═══ The data
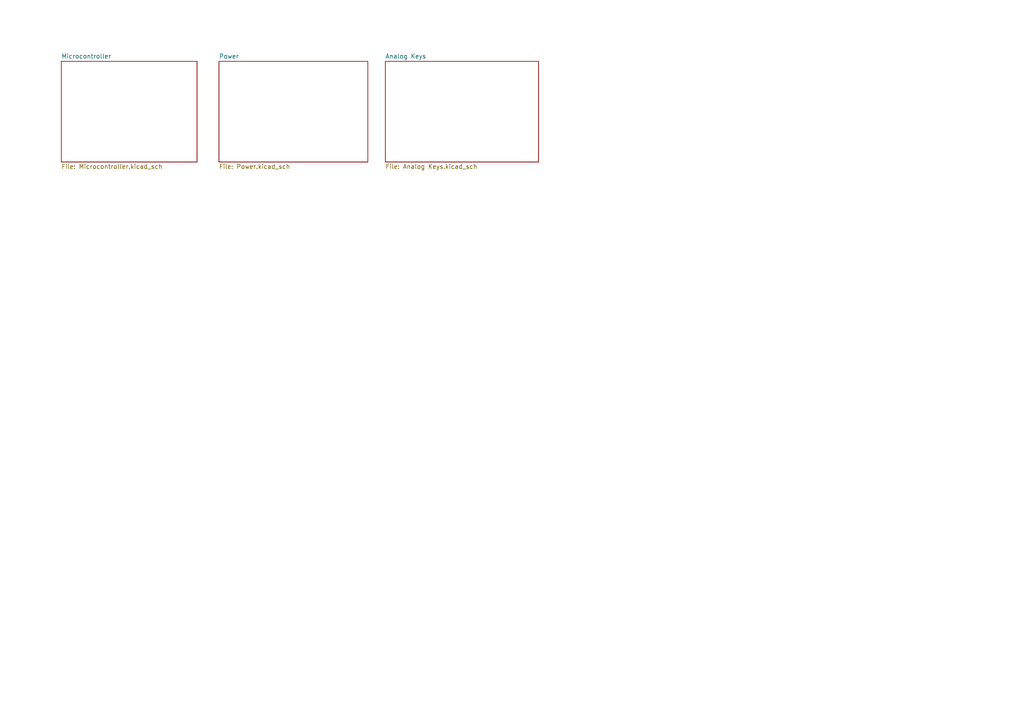
<source format=kicad_sch>
(kicad_sch (version 20230121) (generator eeschema)

  (uuid 33913628-3d5f-479a-8457-8aea08589134)

  (paper "A4")

  (title_block
    (company "Jean-Christophe Gauthier")
  )

  


  (sheet (at 63.5 17.78) (size 43.18 29.21) (fields_autoplaced)
    (stroke (width 0.1524) (type solid))
    (fill (color 0 0 0 0.0000))
    (uuid 61071422-3893-4967-aa06-fe0b95c458fc)
    (property "Sheetname" "Power" (at 63.5 17.0684 0)
      (effects (font (size 1.27 1.27)) (justify left bottom))
    )
    (property "Sheetfile" "Power.kicad_sch" (at 63.5 47.5746 0)
      (effects (font (size 1.27 1.27)) (justify left top))
    )
    (instances
      (project "Analog_Macropad_v02"
        (path "/33913628-3d5f-479a-8457-8aea08589134" (page "3"))
      )
    )
  )

  (sheet (at 17.78 17.78) (size 39.37 29.21) (fields_autoplaced)
    (stroke (width 0.1524) (type solid))
    (fill (color 0 0 0 0.0000))
    (uuid 98bfd490-db4e-4867-a12d-53e10a521dab)
    (property "Sheetname" "Microcontroller" (at 17.78 17.0684 0)
      (effects (font (size 1.27 1.27)) (justify left bottom))
    )
    (property "Sheetfile" "Microcontroller.kicad_sch" (at 17.78 47.5746 0)
      (effects (font (size 1.27 1.27)) (justify left top))
    )
    (instances
      (project "Analog_Macropad_v02"
        (path "/33913628-3d5f-479a-8457-8aea08589134" (page "2"))
      )
    )
  )

  (sheet (at 111.76 17.78) (size 44.45 29.21) (fields_autoplaced)
    (stroke (width 0.1524) (type solid))
    (fill (color 0 0 0 0.0000))
    (uuid ce06b6e5-26a8-4c4b-a843-204e5491b0be)
    (property "Sheetname" "Analog Keys" (at 111.76 17.0684 0)
      (effects (font (size 1.27 1.27)) (justify left bottom))
    )
    (property "Sheetfile" "Analog Keys.kicad_sch" (at 111.76 47.5746 0)
      (effects (font (size 1.27 1.27)) (justify left top))
    )
    (instances
      (project "Analog_Macropad_v02"
        (path "/33913628-3d5f-479a-8457-8aea08589134" (page "4"))
      )
    )
  )

  (sheet_instances
    (path "/" (page "1"))
  )
)

</source>
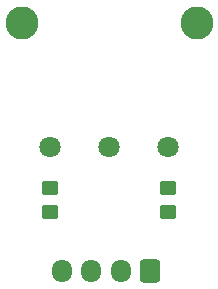
<source format=gbr>
%TF.GenerationSoftware,KiCad,Pcbnew,8.0.4*%
%TF.CreationDate,2024-08-04T23:07:33+09:00*%
%TF.ProjectId,sdvx-encoder-holder,73647678-2d65-46e6-936f-6465722d686f,rev?*%
%TF.SameCoordinates,Original*%
%TF.FileFunction,Soldermask,Top*%
%TF.FilePolarity,Negative*%
%FSLAX46Y46*%
G04 Gerber Fmt 4.6, Leading zero omitted, Abs format (unit mm)*
G04 Created by KiCad (PCBNEW 8.0.4) date 2024-08-04 23:07:33*
%MOMM*%
%LPD*%
G01*
G04 APERTURE LIST*
G04 Aperture macros list*
%AMRoundRect*
0 Rectangle with rounded corners*
0 $1 Rounding radius*
0 $2 $3 $4 $5 $6 $7 $8 $9 X,Y pos of 4 corners*
0 Add a 4 corners polygon primitive as box body*
4,1,4,$2,$3,$4,$5,$6,$7,$8,$9,$2,$3,0*
0 Add four circle primitives for the rounded corners*
1,1,$1+$1,$2,$3*
1,1,$1+$1,$4,$5*
1,1,$1+$1,$6,$7*
1,1,$1+$1,$8,$9*
0 Add four rect primitives between the rounded corners*
20,1,$1+$1,$2,$3,$4,$5,0*
20,1,$1+$1,$4,$5,$6,$7,0*
20,1,$1+$1,$6,$7,$8,$9,0*
20,1,$1+$1,$8,$9,$2,$3,0*%
G04 Aperture macros list end*
%ADD10RoundRect,0.250000X0.450000X-0.350000X0.450000X0.350000X-0.450000X0.350000X-0.450000X-0.350000X0*%
%ADD11C,2.800000*%
%ADD12C,1.803400*%
%ADD13RoundRect,0.250000X0.600000X0.725000X-0.600000X0.725000X-0.600000X-0.725000X0.600000X-0.725000X0*%
%ADD14O,1.700000X1.950000*%
G04 APERTURE END LIST*
D10*
%TO.C,R1*%
X123000000Y-102000000D03*
X123000000Y-100000000D03*
%TD*%
%TO.C,R2*%
X133000000Y-102000000D03*
X133000000Y-100000000D03*
%TD*%
D11*
%TO.C,PEC16-4xxx-Nxxx1*%
X120600000Y-85999998D03*
X135400001Y-85999998D03*
D12*
X123000000Y-96500000D03*
X128000000Y-96500000D03*
X133000000Y-96500000D03*
%TD*%
D13*
%TO.C,J1*%
X131500000Y-106975000D03*
D14*
X129000000Y-106975000D03*
X126500000Y-106975000D03*
X124000000Y-106975000D03*
%TD*%
M02*

</source>
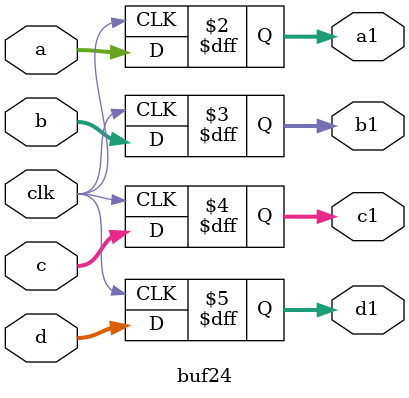
<source format=v>
`timescale 1ns / 1ps
module buf24(
    input [23:0] a,
    input [23:0] b,
    input [23:0] c,
    input [23:0] d,
    input clk,
    output reg [23:0] a1,
    output reg [23:0] b1,
    output reg [23:0] c1,
    output reg [23:0] d1
    );

always @(posedge clk) begin
a1<=a;
b1<=b;
c1<=c;
d1<=d;
end

endmodule

</source>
══════
Lines containing the word "property" must all be returned from the material above.

    (property "Sheetname" "Power" (at 63.5 17.0684 0)
    (property "Sheetfile" "Power.kicad_sch" (at 63.5 47.5746 0)
    (property "Sheetname" "Microcontroller" (at 17.78 17.0684 0)
    (property "Sheetfile" "Microcontroller.kicad_sch" (at 17.78 47.5746 0)
    (property "Sheetname" "Analog Keys" (at 111.76 17.0684 0)
    (property "Sheetfile" "Analog Keys.kicad_sch" (at 111.76 47.5746 0)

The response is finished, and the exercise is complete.